Before Sunday, the Nationals had enjoyed rare success against Giants ace Madison Bumgarner. They had beaten him in their previous five matchups, they crushed him on the Fourth of July and they even gave him his only loss in the 2014 postseason.
Naturally, that was not to continue forever, and Bumgarner finally broke through at what was the worst of times for the Nationals. The Giants lefty carved up the Nats in nine shutout innings with 14 strikeouts, one walk and just three hits allowed on Sunday. The 2014 World Series MVP also added a home run (his 4th of the season) and an RBI double. He's the first pitcher since Steve Carlton in 1977 to strike out 14 and hit a home run in the same game.
The Nationals didn't even move a runner past second base in Sunday's 5-0 loss. All three hits Bumgarner allowed were singles. He also set a career-high by getting the Nats to miss on 46 percent of their swings. His previous best was 29 percent.
It was another awful performance for the Nats in a long string of them. They are now losers of six straight - matching their longest losing streak since 2009 - and sit at 10-20 since the All-Star break. Sunday's defeat moved them to 58-59 on the year, or below the .500 mark for the first time since May 6.
Add it all up and the details are frightening. The Nationals have a losing record on August 17. In almost any other year or any other division in baseball, their season would essentially be over. The obituaries would already be written. Better luck next year.
How could they possibly still be in the playoff race, despite them playing arguably their worst baseball since Mike Rizzo took over as GM? Well, fortunately for the Nats, they are in one of the worst MLB divisions in recent history.
The 2015 Washington Nationals may simply not be a good team, but neither are the 2015 New York Mets. While the Nats were getting their clocks cleaned by the Giants, the Mets were also looking like the inferior club against a team with a better record.
The Mets were swept by the Pirates over the weekend, so the Nationals did not lose any ground in the division race in the last three days. The deficit remains at 4 1/2 games in the division, despite a 9 1/2 (!) game hole in the NL Wild Card race. If it weren't for the NL East being so terrible, the Nationals would be toast.
But, as several Nats players will tell you, they just have to beat the Mets. Right now New York is on pace to win just 86 games. If they won the NL East with just 86 wins, they would be the worst division winner since the 2008 Dodgers who went 84-78.
Every once in a while this type of thing happens in the NFL, where a team will win its division with a losing record or not much better. It starts up debates about the division format itself and whether it rewards teams that have no business being in the playoffs. That's basically what is happening here. Neither the Nationals or Mets looks deserving of a playoff spot right now, but that is the reality we face.
It may be a terrible thing for the Giants, for example, who right now sit outside of the final playoff spot despite holding a better record than the division-leading Mets. But for the Nats, it's a gift of incredible luck. This team is on pace to be worse than the 2013 club that missed the playoffs. Yet they are still within striking distance of repeating as division champs.

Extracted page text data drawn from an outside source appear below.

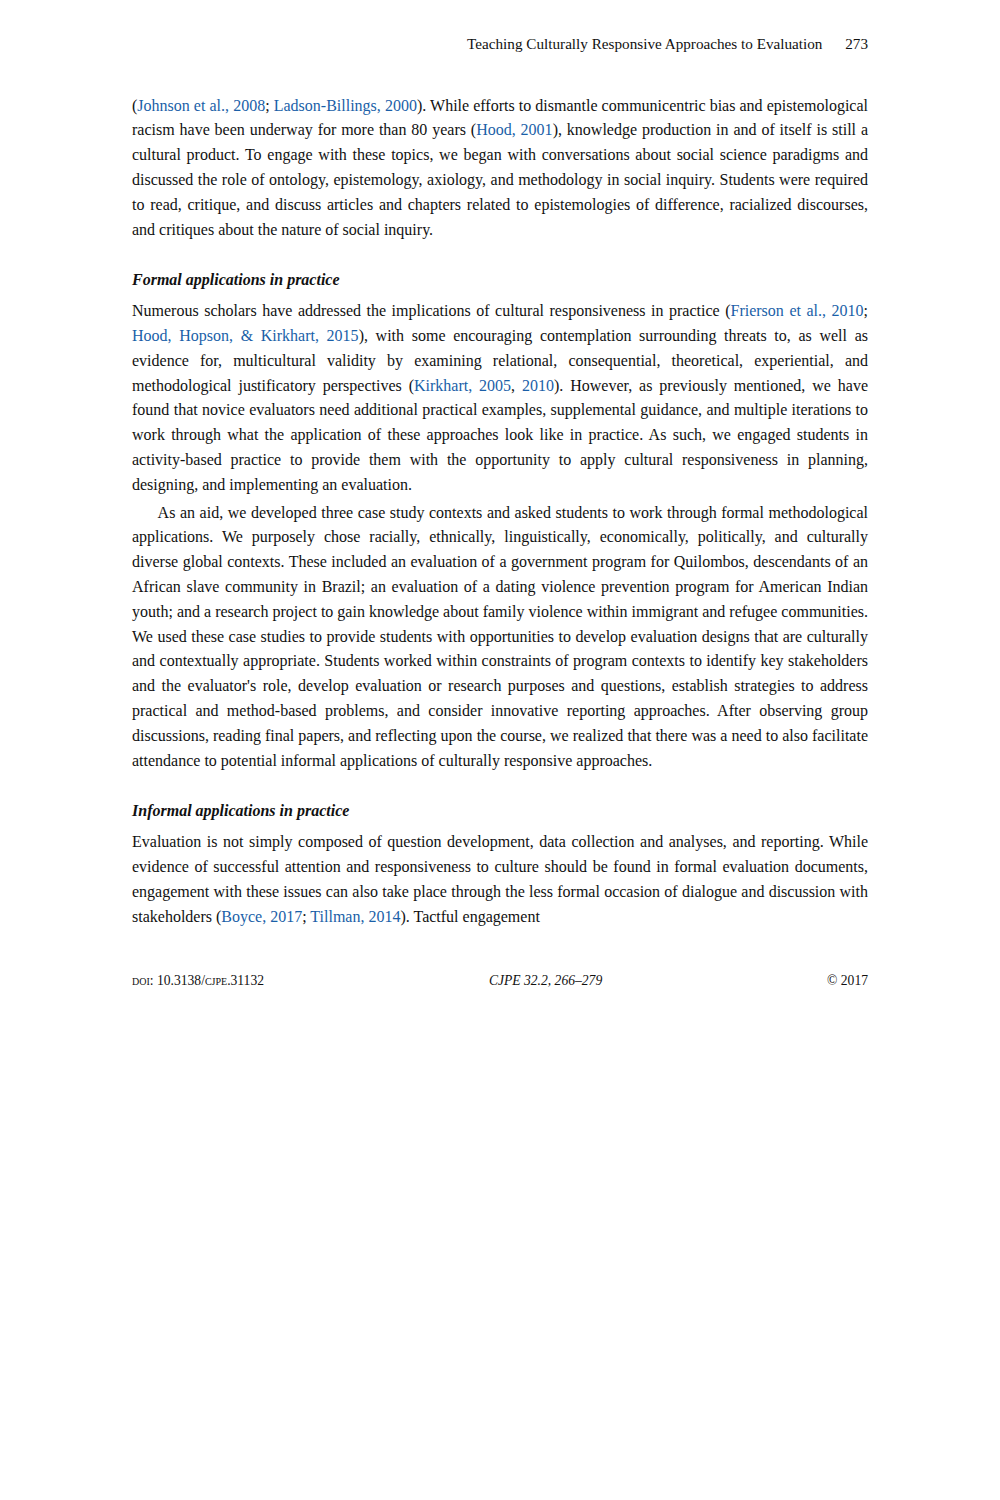Teaching Culturally Responsive Approaches to Evaluation273
(Johnson et al., 2008; Ladson-Billings, 2000). While efforts to dismantle communicentric bias and epistemological racism have been underway for more than 80 years (Hood, 2001), knowledge production in and of itself is still a cultural product. To engage with these topics, we began with conversations about social science paradigms and discussed the role of ontology, epistemology, axiology, and methodology in social inquiry. Students were required to read, critique, and discuss articles and chapters related to epistemologies of difference, racialized discourses, and critiques about the nature of social inquiry.
Formal applications in practice
Numerous scholars have addressed the implications of cultural responsiveness in practice (Frierson et al., 2010; Hood, Hopson, & Kirkhart, 2015), with some encouraging contemplation surrounding threats to, as well as evidence for, multicultural validity by examining relational, consequential, theoretical, experiential, and methodological justificatory perspectives (Kirkhart, 2005, 2010). However, as previously mentioned, we have found that novice evaluators need additional practical examples, supplemental guidance, and multiple iterations to work through what the application of these approaches look like in practice. As such, we engaged students in activity-based practice to provide them with the opportunity to apply cultural responsiveness in planning, designing, and implementing an evaluation.
As an aid, we developed three case study contexts and asked students to work through formal methodological applications. We purposely chose racially, ethnically, linguistically, economically, politically, and culturally diverse global contexts. These included an evaluation of a government program for Quilombos, descendants of an African slave community in Brazil; an evaluation of a dating violence prevention program for American Indian youth; and a research project to gain knowledge about family violence within immigrant and refugee communities. We used these case studies to provide students with opportunities to develop evaluation designs that are culturally and contextually appropriate. Students worked within constraints of program contexts to identify key stakeholders and the evaluator's role, develop evaluation or research purposes and questions, establish strategies to address practical and method-based problems, and consider innovative reporting approaches. After observing group discussions, reading final papers, and reflecting upon the course, we realized that there was a need to also facilitate attendance to potential informal applications of culturally responsive approaches.
Informal applications in practice
Evaluation is not simply composed of question development, data collection and analyses, and reporting. While evidence of successful attention and responsiveness to culture should be found in formal evaluation documents, engagement with these issues can also take place through the less formal occasion of dialogue and discussion with stakeholders (Boyce, 2017; Tillman, 2014). Tactful engagement
doi: 10.3138/cjpe.31132 CJPE 32.2, 266–279 © 2017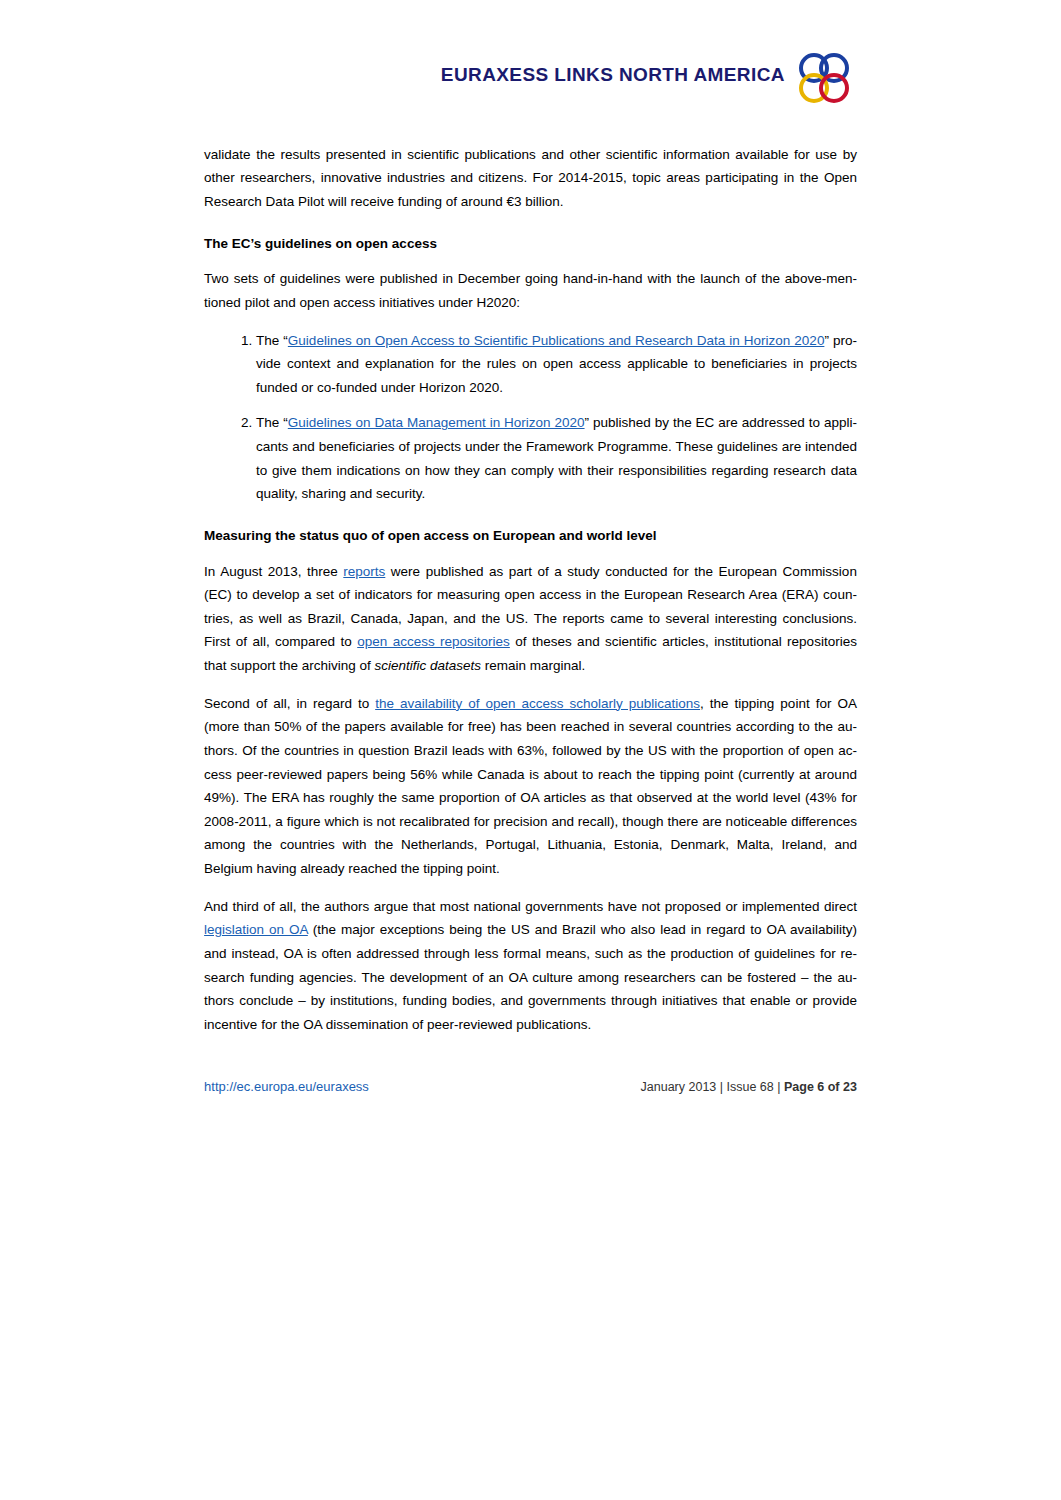EURAXESS LINKS NORTH AMERICA
validate the results presented in scientific publications and other scientific information available for use by other researchers, innovative industries and citizens. For 2014-2015, topic areas participating in the Open Research Data Pilot will receive funding of around €3 billion.
The EC’s guidelines on open access
Two sets of guidelines were published in December going hand-in-hand with the launch of the above-mentioned pilot and open access initiatives under H2020:
The “Guidelines on Open Access to Scientific Publications and Research Data in Horizon 2020” provide context and explanation for the rules on open access applicable to beneficiaries in projects funded or co-funded under Horizon 2020.
The “Guidelines on Data Management in Horizon 2020” published by the EC are addressed to applicants and beneficiaries of projects under the Framework Programme. These guidelines are intended to give them indications on how they can comply with their responsibilities regarding research data quality, sharing and security.
Measuring the status quo of open access on European and world level
In August 2013, three reports were published as part of a study conducted for the European Commission (EC) to develop a set of indicators for measuring open access in the European Research Area (ERA) countries, as well as Brazil, Canada, Japan, and the US. The reports came to several interesting conclusions. First of all, compared to open access repositories of theses and scientific articles, institutional repositories that support the archiving of scientific datasets remain marginal.
Second of all, in regard to the availability of open access scholarly publications, the tipping point for OA (more than 50% of the papers available for free) has been reached in several countries according to the authors. Of the countries in question Brazil leads with 63%, followed by the US with the proportion of open access peer-reviewed papers being 56% while Canada is about to reach the tipping point (currently at around 49%). The ERA has roughly the same proportion of OA articles as that observed at the world level (43% for 2008-2011, a figure which is not recalibrated for precision and recall), though there are noticeable differences among the countries with the Netherlands, Portugal, Lithuania, Estonia, Denmark, Malta, Ireland, and Belgium having already reached the tipping point.
And third of all, the authors argue that most national governments have not proposed or implemented direct legislation on OA (the major exceptions being the US and Brazil who also lead in regard to OA availability) and instead, OA is often addressed through less formal means, such as the production of guidelines for research funding agencies. The development of an OA culture among researchers can be fostered – the authors conclude – by institutions, funding bodies, and governments through initiatives that enable or provide incentive for the OA dissemination of peer-reviewed publications.
http://ec.europa.eu/euraxess
January 2013 | Issue 68 | Page 6 of 23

Now, that shouldn't make any Nationals fan feel particularly good about how the team is playing right now. They aren't playing up to their capabilities whatsoever, especially given their relative health at this point. They have run out of excuses and they just keep on losing.
But the current state of the NL East should give Nats fans at least a small glimmer of hope, that it's not all over yet. The Nationals could still turn this thing around and make something of what is inching closer to being a lost season.
Of course, we've been saying some variation that for weeks now, and time is legitimately running out. They have 45 games left to figure it out, but somehow they still have a chance.